Existing PPP borrowers may apply for a second loan if they have 300 or fewer employees and can show that they experienced a 25% reduction in gross receipts during a quarter in 2020 compared with the same quarter in 2019. The maximum for a second draw loan is $2 million, a change from the $10 million maximum allowed in the PPP first round. Seasonal employers and new entities are also limited to $2 million. Second draw borrowers are ineligible if affiliated with the Peoples Republic of China or the Special Administrative Region of Hong Kong. 

Lenders Liability

Round 2 provides a liability shield for lenders if they rely on certifications and submitted documentation.

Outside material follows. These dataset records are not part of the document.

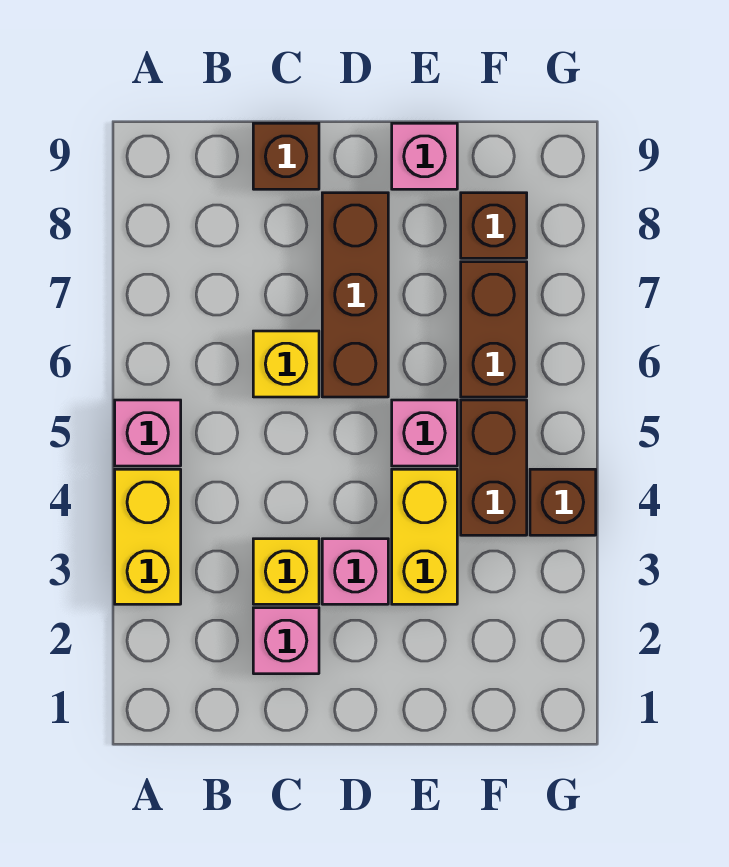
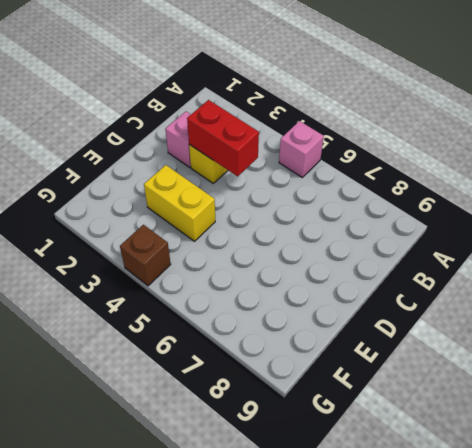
red 1x2 brick [187,100,259,176] -> none
none -> yellow 1x2 brick [115,469,181,604]
none -> yellow 1x1 brick [253,331,319,397]
none -> brown 1x1 brick [253,123,319,189]

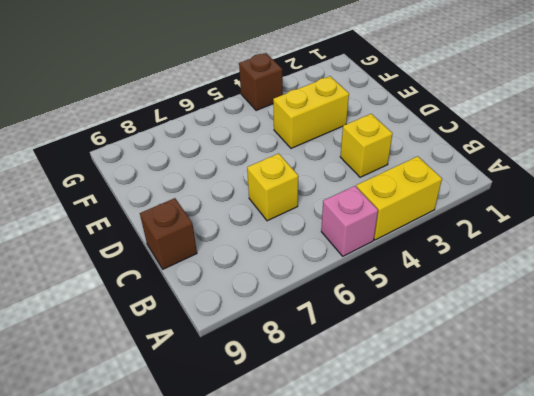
none -> pink 1x1 brick [253,608,319,674]
none -> pink 1x1 brick [322,539,388,604]
none -> brown 1x3 brick [322,193,388,397]

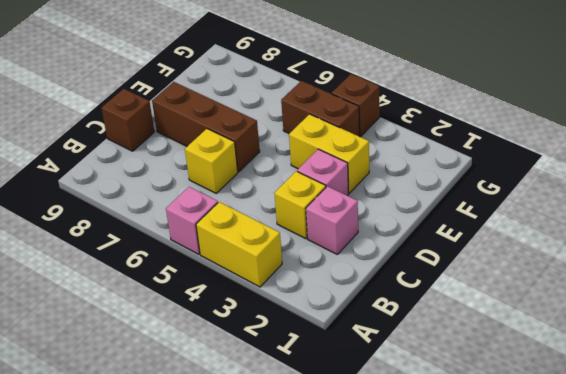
none -> pink 1x1 brick [392,400,457,466]
none -> pink 1x1 brick [392,123,457,189]
none -> brown 1x2 brick [461,262,527,397]

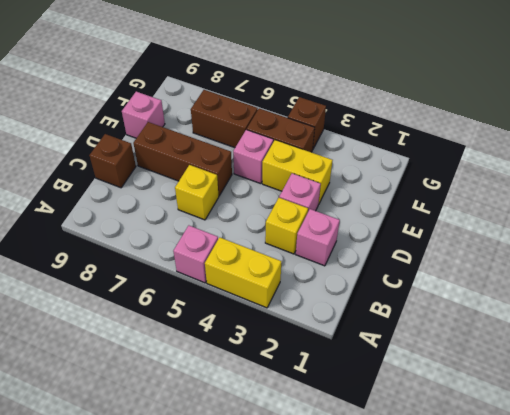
none -> brown 1x1 brick [461,193,527,258]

Forgiven Loans and Deductible Expenses 

The legislation also clarifies that businesses that receive PPP loans may deduct the expenses covered by forgiven loans.  Ordinarily loan forgiveness is taxable income, but this is not the case under PPP. Round 2 makes clear that the borrower can deduct the expenses paid. It states that “no deduction shall be denied, no tax attribute shall be reduced, and no basis increase shall be denied, by reason of the exclusion from gross income provided” by Section 1106 of the CARES Act. This supersedes IRS guidance under Rev. Rul. 2020-27 that such expenses were not deductible and results in a double tax benefit.

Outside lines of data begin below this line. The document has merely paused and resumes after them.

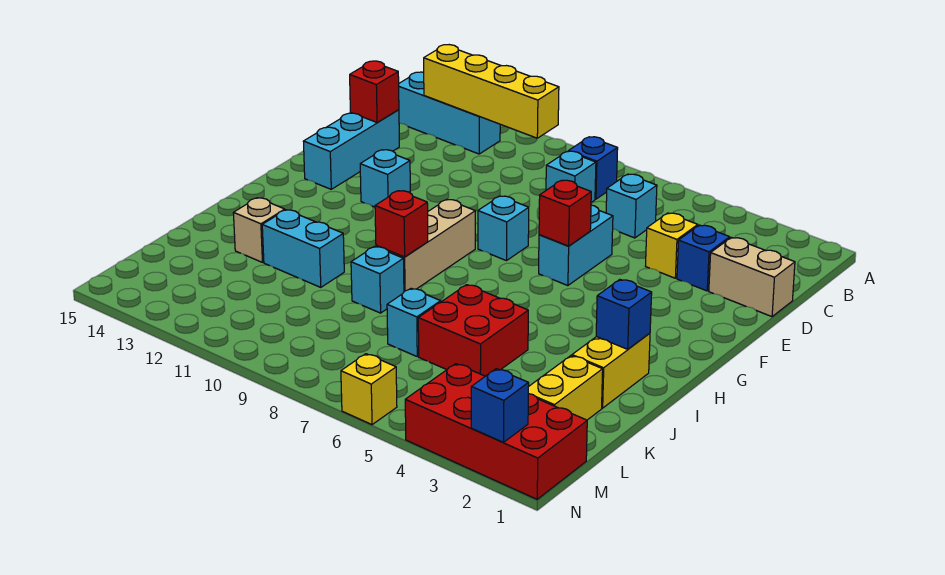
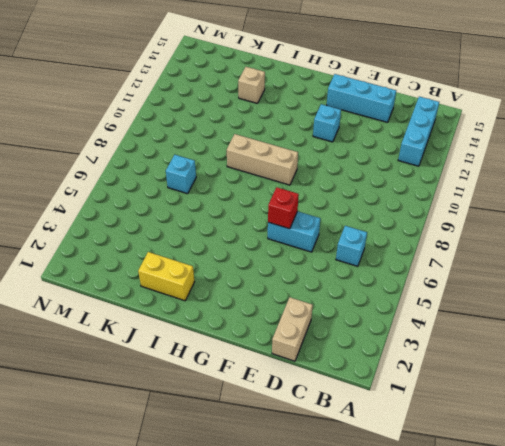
none -> blue 1x1 brick [569,137,618,199]
none -> cyan 1x1 brick [546,151,596,202]
none -> blue 1x1 brick [677,225,730,291]

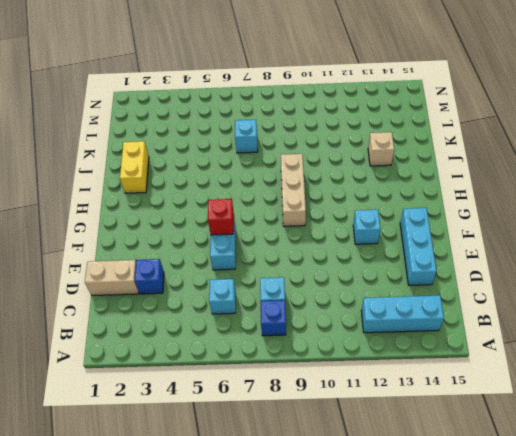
none -> yellow 1x1 brick [646,213,698,278]
none -> cyan 1x1 brick [478,196,529,261]
none -> red 2x2 brick [418,285,528,376]

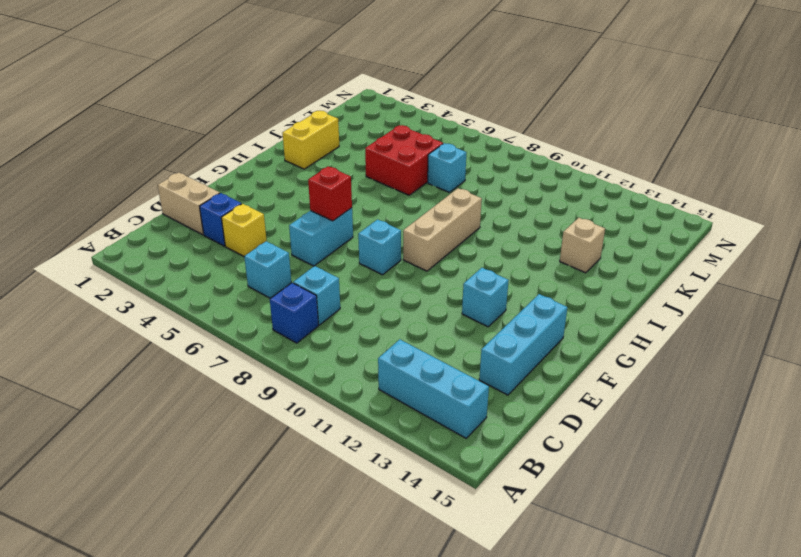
none -> cyan 1x1 brick [351,246,404,313]
none -> cyan 1x2 brick [262,210,344,287]
none -> yellow 1x2 brick [528,356,603,420]

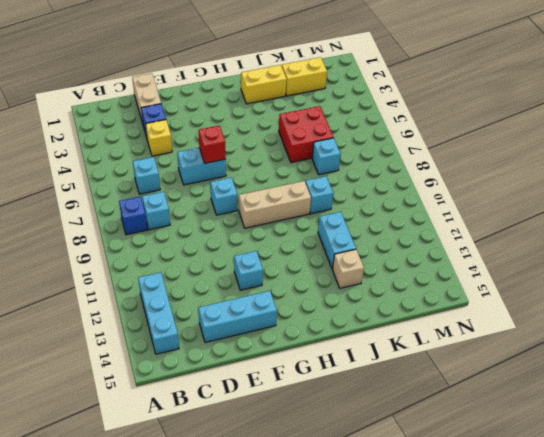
none -> red 2x4 brick [405,364,587,499]
none -> yellow 1x1 brick [341,354,397,425]
none -> yellow 1x4 brick [424,45,559,138]

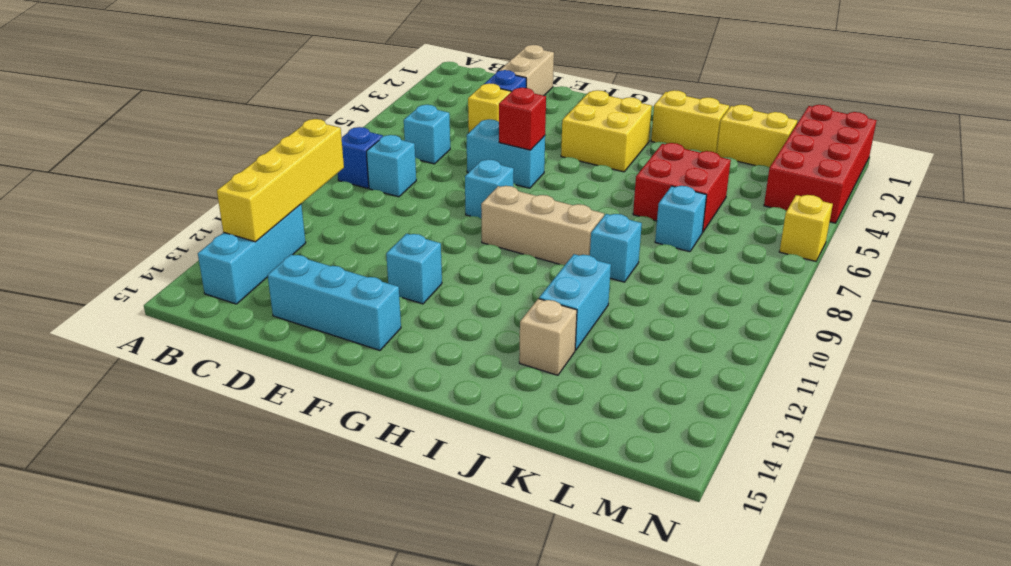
yellow 2x2 brick [561,90,652,172] -> none
none -> red 1x1 brick [350,61,399,122]
none -> blue 1x1 brick [596,280,652,349]
none -> red 1x1 brick [375,191,428,257]

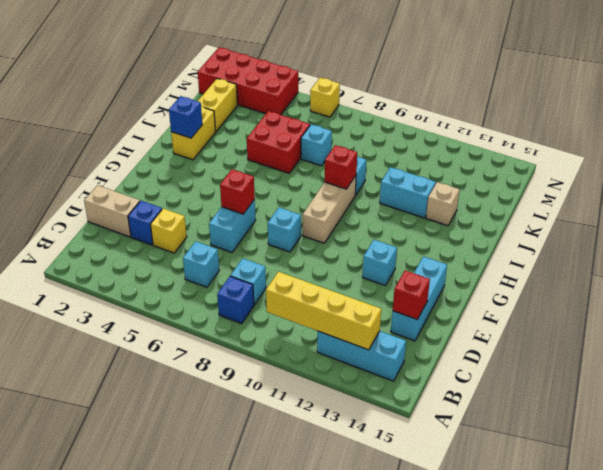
none -> blue 1x1 brick [471,369,529,442]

Round 2 provides a simplified forgiveness application for loans of $150,000 or less. The certification form is one page in length.

EIDL5 Funds Not Offset

Borrowers are now not required to deduct the amount of any Economic Injury Disaster Loan (EIDL) advance from their forgiveness amount.

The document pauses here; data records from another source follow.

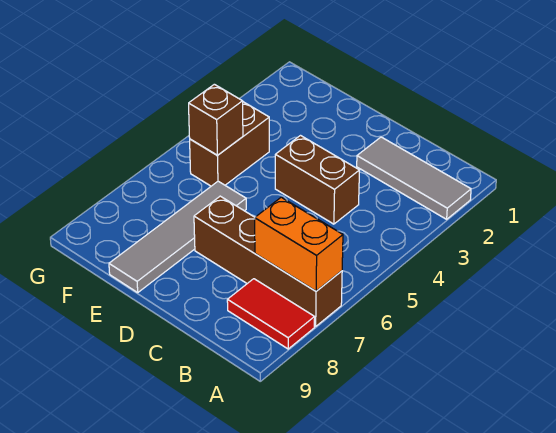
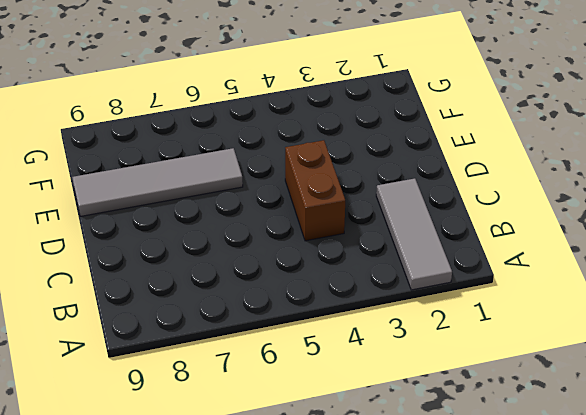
none -> brown 1x4 brick [194,196,342,326]
none -> red 1x2 tile [227,279,315,349]

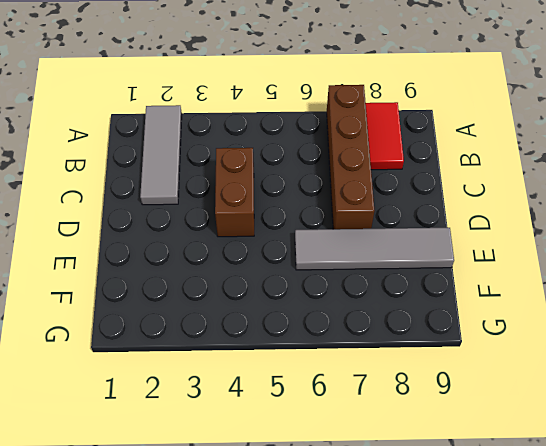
none -> brown 1x2 brick [190,102,269,186]
none -> orange 1x2 brick [255,197,343,291]

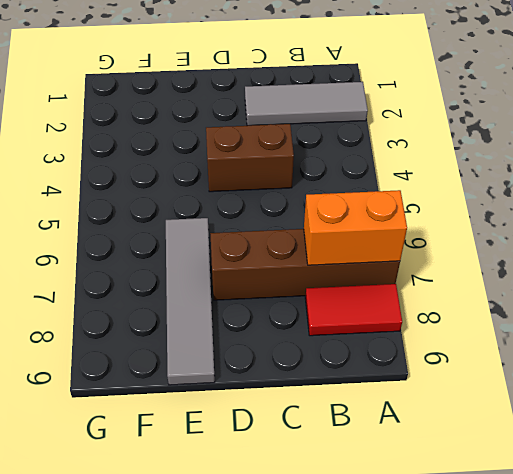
none -> brown 1x2 brick [190,102,269,186]
none -> brown 1x1 brick [189,84,243,155]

Although there was some discussion of keeping the identity of borrowers private, participants should be aware that all loans are and will be posted on a public website.

Program Availability 

New PPP loans are available through March 31, 2021.


Small businesses are the lifeblood of the U.S. economy, accounting for 44% of economic activity, creating two-thirds of net new jobs and driving U.S. innovation and competitiveness7

As vaccines become available and business activity continues to recover, the latest round of stimulus will provide needed relief to a crucial part of the U.S. economy.

  • 1. Office of Advocacy -U.S. Small Business Administration---https://cdn.advocacy.sba.gov/wp-content/uploads/2018/12/21060437/Small-Business-GDP-1998-2014.pdf) 

    2. Eligible applicants include business concerns, 501(c)3 nonprofit organizations, tax exempt veteran organizations, tribal business concerns, sole proprietors, independent contractors and other self-employed individuals. An applicant must have been in operation on February 15, 2020 and the workforce headcount is not more than 500 employees subject to affiliation rules. Excluded industries include businesses primarily engaged in lending or investment and passive investment in real estate. Hedge funds and private equity firms are not eligible. Round two included 501 ( c ) 6 organizations that have no more than 300 employees. There is also a special grant provision for shuttered venue operators like movie theaters, museums, theaters and zoos.

    3. The applicant is not required to demonstrate that it could not find credit anywhere else but is required to certify in good faith that the current economic uncertainty makes this loan request necessary to support ongoing operations.

    4. Participating Lenders - https://www.sba.gov/document/support-paycheck-protection-program-participating-lenders

    5. The Paycheck Protection Program Flexibility Act  (PPPFA) of June 5, 2020, reduced the percentage to be spent on payroll costs from 75% to 60%.

    6. List of Borrowers - https://home.treasury.gov/policy-issues/cares-act/assistance-for-small-businesses/sba-paycheck-protection-program-loan-level-data

    7. In addition to PPP law, the new law allocates an additional $20 billion to the Economic Injury Disaster Loan Program (EIDL).